» **Work request**
With pictures removed, the data below should be returned exactly.

*-*-*

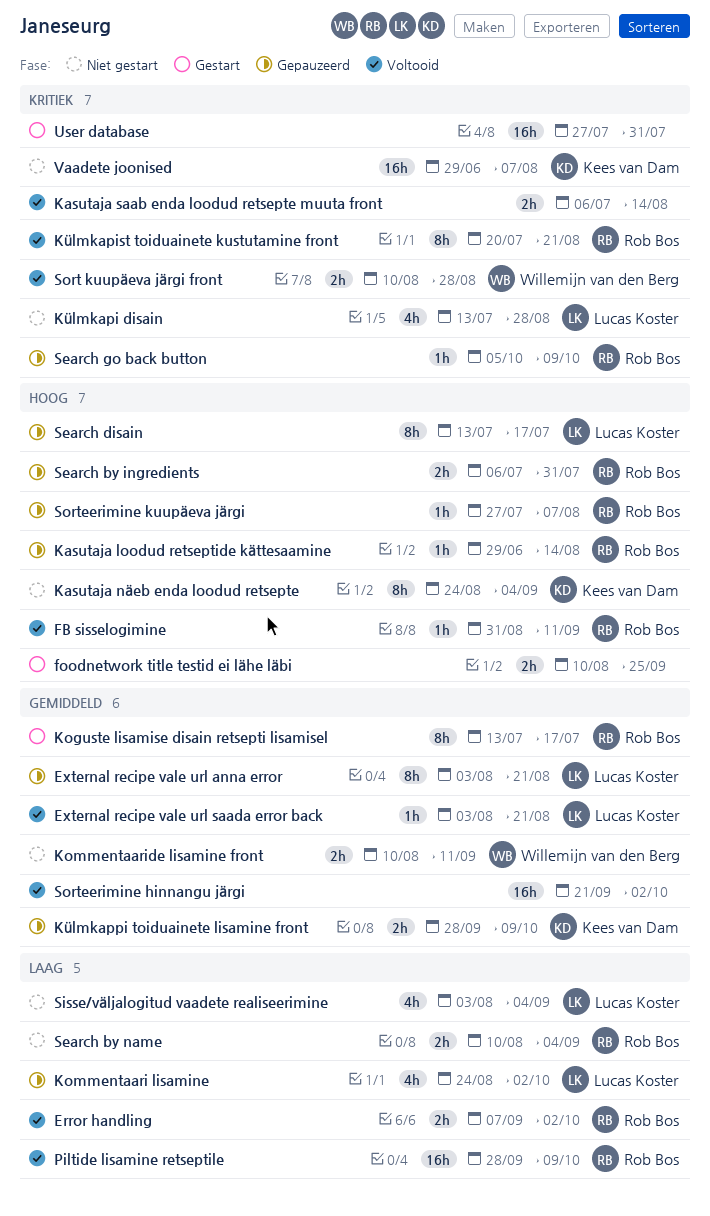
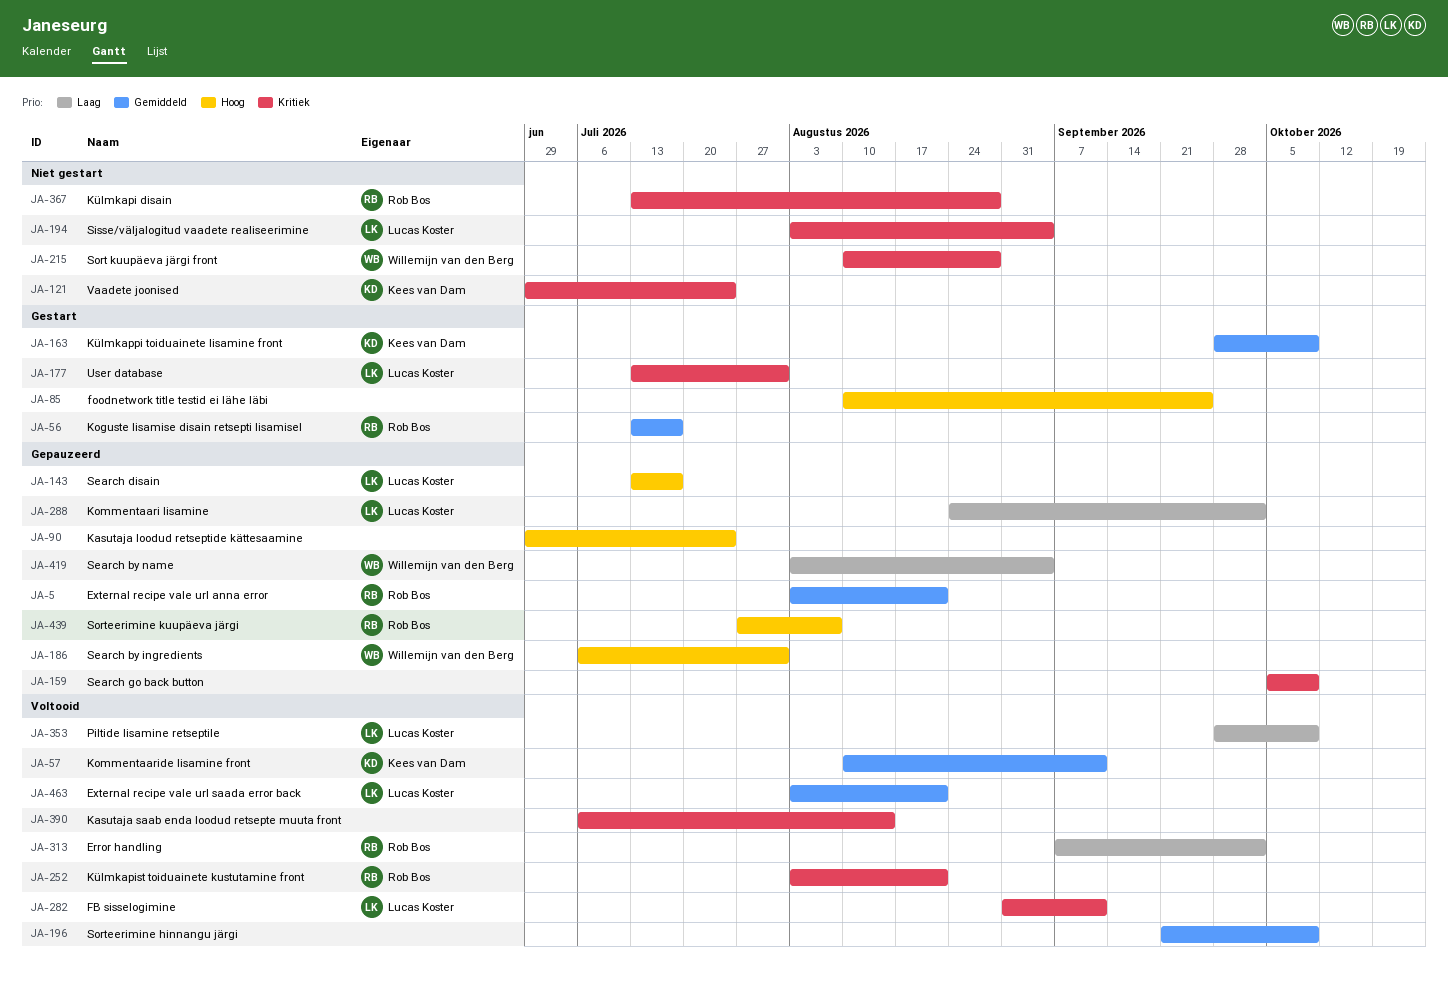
External recipe vale url anna error, owner: Lucas Koster -> Rob Bos
FB sisselogimine, owner: Rob Bos -> Lucas Koster
FB sisselogimine, priority: Hoog -> Kritiek
Kasutaja loodud retseptide kättesaamine, owner: Rob Bos -> none
Kasutaja loodud retseptide kättesaamine, due: Aug 14 -> Jul 24
Kasutaja näeb enda loodud retsepte: present -> none
Kommentaaride lisamine front, status: Niet gestart -> Voltooid
Kommentaaride lisamine front, owner: Willemijn van den Berg -> Kees van Dam
Külmkapi disain, owner: Lucas Koster -> Rob Bos
Külmkapist toiduainete kustutamine front, start: Jul 20 -> Aug 3
Külmkappi toiduainete lisamine front, status: Gepauzeerd -> Gestart
Piltide lisamine retseptile, owner: Rob Bos -> Lucas Koster
Search by ingredients, owner: Rob Bos -> Willemijn van den Berg
Search by name, status: Niet gestart -> Gepauzeerd
Search by name, owner: Rob Bos -> Willemijn van den Berg
Search by name, start: Aug 10 -> Aug 3
Search go back button, owner: Rob Bos -> none
Sisse/väljalogitud vaadete realiseerimine, priority: Laag -> Kritiek
Sort kuupäeva järgi front, status: Voltooid -> Niet gestart
Sorteerimine hinnangu järgi, due: Oct 2 -> Oct 9
User database, owner: none -> Lucas Koster
User database, start: Jul 27 -> Jul 13
Vaadete joonised, due: Aug 7 -> Jul 24

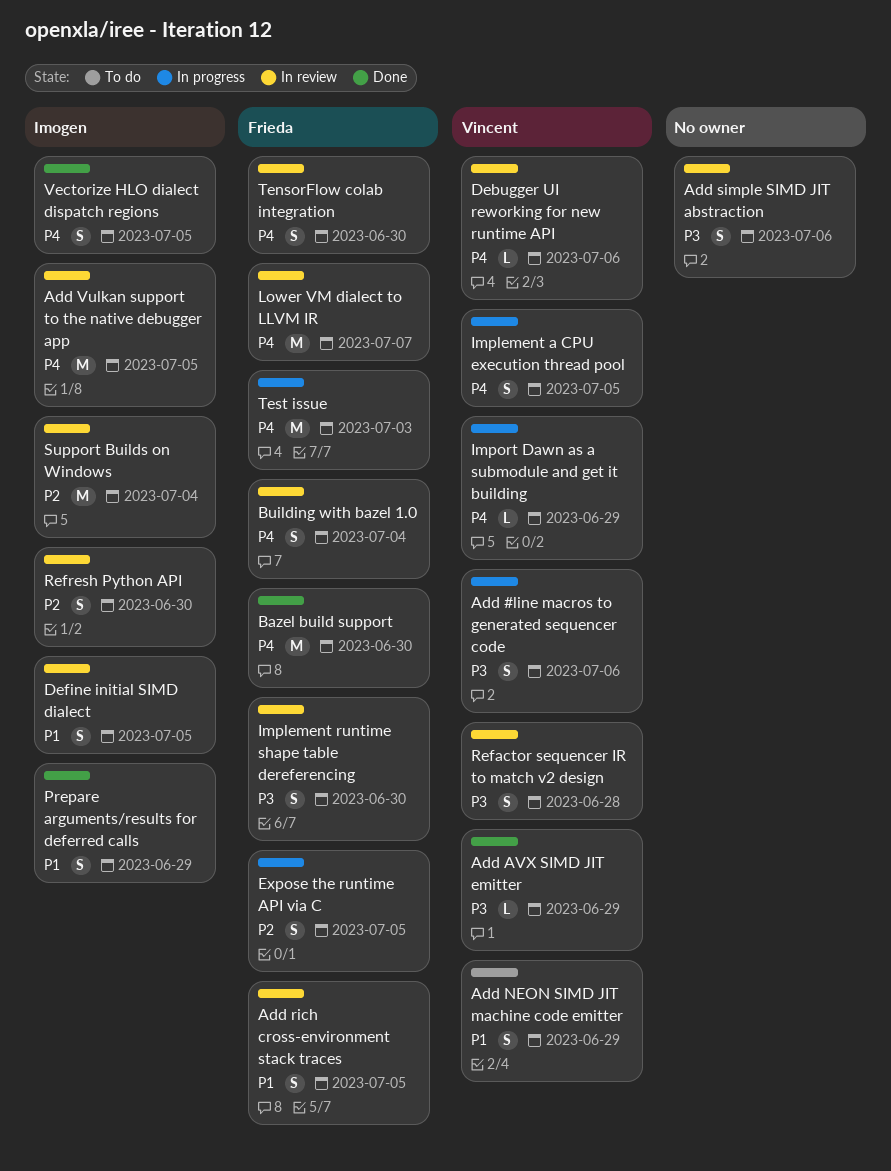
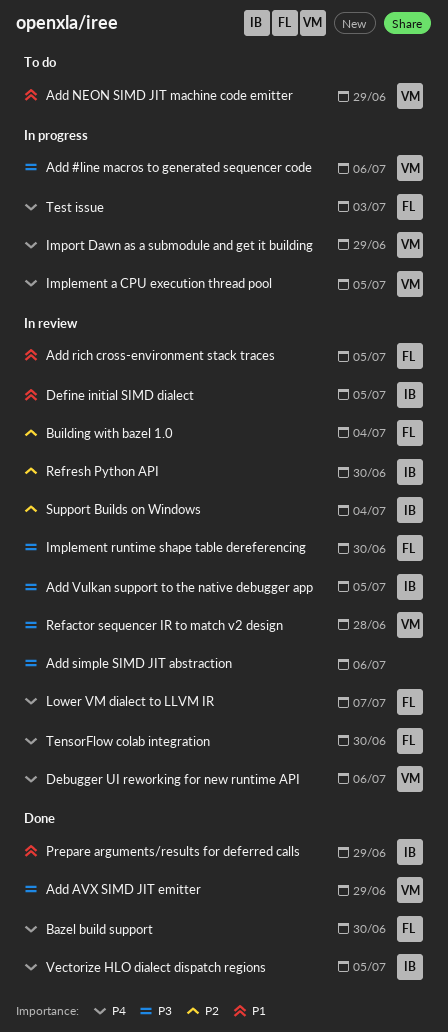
Add Vulkan support to the native debugger app, priority: P4 -> P3
Building with bazel 1.0, priority: P4 -> P2
Expose the runtime API via C: present -> none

*-*-*

» **Problem solution**
External recipe vale url anna error, owner: Lucas Koster -> Rob Bos
FB sisselogimine, owner: Rob Bos -> Lucas Koster
FB sisselogimine, priority: Hoog -> Kritiek
Kasutaja loodud retseptide kättesaamine, owner: Rob Bos -> none
Kasutaja loodud retseptide kättesaamine, due: Aug 14 -> Jul 24
Kasutaja näeb enda loodud retsepte: present -> none
Kommentaaride lisamine front, status: Niet gestart -> Voltooid
Kommentaaride lisamine front, owner: Willemijn van den Berg -> Kees van Dam
Külmkapi disain, owner: Lucas Koster -> Rob Bos
Külmkapist toiduainete kustutamine front, start: Jul 20 -> Aug 3
Külmkappi toiduainete lisamine front, status: Gepauzeerd -> Gestart
Piltide lisamine retseptile, owner: Rob Bos -> Lucas Koster
Search by ingredients, owner: Rob Bos -> Willemijn van den Berg
Search by name, status: Niet gestart -> Gepauzeerd
Search by name, owner: Rob Bos -> Willemijn van den Berg
Search by name, start: Aug 10 -> Aug 3
Search go back button, owner: Rob Bos -> none
Sisse/väljalogitud vaadete realiseerimine, priority: Laag -> Kritiek
Sort kuupäeva järgi front, status: Voltooid -> Niet gestart
Sorteerimine hinnangu järgi, due: Oct 2 -> Oct 9
User database, owner: none -> Lucas Koster
User database, start: Jul 27 -> Jul 13
Vaadete joonised, due: Aug 7 -> Jul 24

Add Vulkan support to the native debugger app, priority: P4 -> P3
Building with bazel 1.0, priority: P4 -> P2
Expose the runtime API via C: present -> none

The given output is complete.